El Paso, Texas - The Texas Supreme Court handed the City of El Paso a major victory Friday when it declined to hear a case that had stalled the construction of a downtown arena for nearly three years.
With this step, the appeals court decision remains the last word, allowing the city to build a multi-purpose entertainment center downtown and with funds from the 2012 Quality of Life bond election. Also important, the city will be allowed to use funding from other sources to complete or enhance the facility for sports use. Mayor Dee Margo has said that is a huge deal as the city could tap into other revenue streams like naming rights and such.
"I am very disappointed with this outcome as it bodes poorly for bond elections because Texas cities can apparently issue bond ordinances and interpret the language within them however they wish, to the detriment of Texas taxpayers and their interests," said historian Max Grossman, who has led the effort to stop the construction of the arena.
The Quality of Life bond plan allocated $180 million for the facility. It is the plan's signature project.
Critics argued the city misled voters when it specifically avoided the use of the word "sports" as it placed the item on the ballot and described it as a "multipurpose performing arts and culture center."
The city has been embroiled in a fierce legal battle against Grossman who insists the neighborhood the city selected for the arena --the area known as "Duranguito"-- has historic significance and is worth preserving.

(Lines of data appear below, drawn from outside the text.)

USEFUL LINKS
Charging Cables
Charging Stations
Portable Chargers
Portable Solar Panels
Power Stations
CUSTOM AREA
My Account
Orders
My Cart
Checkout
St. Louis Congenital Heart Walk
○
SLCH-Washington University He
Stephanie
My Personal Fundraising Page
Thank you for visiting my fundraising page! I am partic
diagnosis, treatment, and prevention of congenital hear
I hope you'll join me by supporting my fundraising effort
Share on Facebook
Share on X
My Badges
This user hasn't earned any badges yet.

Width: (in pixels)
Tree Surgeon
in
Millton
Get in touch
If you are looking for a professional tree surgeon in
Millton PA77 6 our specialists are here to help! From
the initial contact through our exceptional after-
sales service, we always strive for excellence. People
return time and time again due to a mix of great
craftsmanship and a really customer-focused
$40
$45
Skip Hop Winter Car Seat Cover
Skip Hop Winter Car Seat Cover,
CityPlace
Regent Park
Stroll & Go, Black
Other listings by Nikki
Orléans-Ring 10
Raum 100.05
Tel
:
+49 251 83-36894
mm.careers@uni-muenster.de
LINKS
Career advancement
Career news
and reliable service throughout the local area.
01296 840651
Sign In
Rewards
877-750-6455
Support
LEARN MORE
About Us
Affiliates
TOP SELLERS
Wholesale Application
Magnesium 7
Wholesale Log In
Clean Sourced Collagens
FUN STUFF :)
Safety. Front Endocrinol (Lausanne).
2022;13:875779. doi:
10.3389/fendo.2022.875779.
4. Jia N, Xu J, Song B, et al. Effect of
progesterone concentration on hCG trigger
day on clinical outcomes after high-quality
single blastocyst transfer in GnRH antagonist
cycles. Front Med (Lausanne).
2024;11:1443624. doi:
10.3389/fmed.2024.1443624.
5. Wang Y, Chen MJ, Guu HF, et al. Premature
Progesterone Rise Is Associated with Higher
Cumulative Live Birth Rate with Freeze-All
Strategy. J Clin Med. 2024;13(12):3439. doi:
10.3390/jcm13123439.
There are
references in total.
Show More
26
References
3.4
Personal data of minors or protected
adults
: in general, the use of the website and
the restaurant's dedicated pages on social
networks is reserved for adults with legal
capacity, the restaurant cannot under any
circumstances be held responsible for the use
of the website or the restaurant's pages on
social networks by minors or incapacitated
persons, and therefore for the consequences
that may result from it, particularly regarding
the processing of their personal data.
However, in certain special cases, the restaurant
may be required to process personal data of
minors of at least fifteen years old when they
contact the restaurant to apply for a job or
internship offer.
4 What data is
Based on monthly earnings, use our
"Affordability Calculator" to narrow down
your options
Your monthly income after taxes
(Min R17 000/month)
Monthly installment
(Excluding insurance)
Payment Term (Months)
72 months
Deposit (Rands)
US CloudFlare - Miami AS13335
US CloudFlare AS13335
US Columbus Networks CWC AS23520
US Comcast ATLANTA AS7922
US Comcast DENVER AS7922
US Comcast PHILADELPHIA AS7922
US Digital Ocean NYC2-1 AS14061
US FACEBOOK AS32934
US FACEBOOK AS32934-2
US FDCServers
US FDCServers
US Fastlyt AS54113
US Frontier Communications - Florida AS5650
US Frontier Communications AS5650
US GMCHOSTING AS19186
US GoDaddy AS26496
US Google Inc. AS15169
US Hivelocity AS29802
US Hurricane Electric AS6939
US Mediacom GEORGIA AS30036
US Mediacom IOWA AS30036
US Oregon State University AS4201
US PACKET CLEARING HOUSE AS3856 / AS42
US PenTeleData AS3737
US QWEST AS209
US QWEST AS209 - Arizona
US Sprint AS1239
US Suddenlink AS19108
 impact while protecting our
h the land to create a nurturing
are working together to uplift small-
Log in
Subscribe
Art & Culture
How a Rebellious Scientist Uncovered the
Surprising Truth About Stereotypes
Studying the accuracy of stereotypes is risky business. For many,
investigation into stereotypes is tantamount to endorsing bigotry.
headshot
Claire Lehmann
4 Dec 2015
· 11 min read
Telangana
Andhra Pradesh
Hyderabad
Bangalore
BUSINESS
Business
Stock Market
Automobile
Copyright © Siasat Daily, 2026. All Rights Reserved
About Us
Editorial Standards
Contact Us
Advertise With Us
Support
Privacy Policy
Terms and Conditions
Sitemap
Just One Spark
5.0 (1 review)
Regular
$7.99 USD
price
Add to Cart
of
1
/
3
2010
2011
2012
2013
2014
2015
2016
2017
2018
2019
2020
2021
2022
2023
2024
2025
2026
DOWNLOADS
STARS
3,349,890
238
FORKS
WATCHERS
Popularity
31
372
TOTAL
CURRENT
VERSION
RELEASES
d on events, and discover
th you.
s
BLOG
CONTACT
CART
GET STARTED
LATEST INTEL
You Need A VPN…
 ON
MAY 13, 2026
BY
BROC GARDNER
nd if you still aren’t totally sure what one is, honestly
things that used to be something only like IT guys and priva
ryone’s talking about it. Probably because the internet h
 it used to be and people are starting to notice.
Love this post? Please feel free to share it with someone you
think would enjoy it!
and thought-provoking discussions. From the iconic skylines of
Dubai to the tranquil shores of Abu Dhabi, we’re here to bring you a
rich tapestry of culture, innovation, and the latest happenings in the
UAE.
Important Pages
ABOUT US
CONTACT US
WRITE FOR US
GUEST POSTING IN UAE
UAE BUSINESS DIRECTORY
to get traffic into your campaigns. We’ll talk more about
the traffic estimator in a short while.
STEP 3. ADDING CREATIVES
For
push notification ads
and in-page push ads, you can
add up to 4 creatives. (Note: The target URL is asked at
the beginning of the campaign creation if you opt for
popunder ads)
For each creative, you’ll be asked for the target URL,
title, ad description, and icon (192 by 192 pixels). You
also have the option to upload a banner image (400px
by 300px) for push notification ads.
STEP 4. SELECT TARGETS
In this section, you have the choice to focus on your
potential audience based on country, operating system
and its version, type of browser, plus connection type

The area has been vacant since the city relocated most of its residents in 2017 and private owners evicted their tenants. As ABC-7 recently reported, one of the buildings appeared to be inhabited by vagrants and was in severe disrepair.
It is unclear why the Texas Supreme Court declined to hear the case. A notice posted on the court's website Friday reads "Petition for Review disposed ." A clerk with the court explained to ABC-7 it takes six out of nine justices to grant a petition. In this case, two of them declined to weigh in, Justice Paul W. Green and Justice Eva Guzman. The court provided no document explaining its decision to not hear the case.
Grossman and his supporters, including famed philanthropist and historian JP Bryan who is covering most of the legal costs, are battling the city on multiple fronts and in various courtrooms. They first asked the state's highest court to hear the case almost exactly one year ago. Court records show Bryan sent a brief to the justices just last week pleading they wouldn't allow the city to build its "basketball boondoggle."
"This is the only location in Texas which five separate cultures have called home," Bryan said of Duranguito which historians say was once home to Native Americans, Spanish Conquistadors, Western settlers, Mexican-Americans and Chinese immigrants.
"How hard is it for the city of El Paso and its Mayor to be truthful with its citizens? Very hard. How easy is it for all objective individuals to see through this financial fraud? Very easy," he wrote.
It's unclear how this step affects the other pending cases, but Mayor Margo told ABC-7 the city will let the legal process play out.
“We’ve got to follow the legal process. Unless the courts have given us free reign we’re not about to move ahead until we have the legal precedent to do so," he said.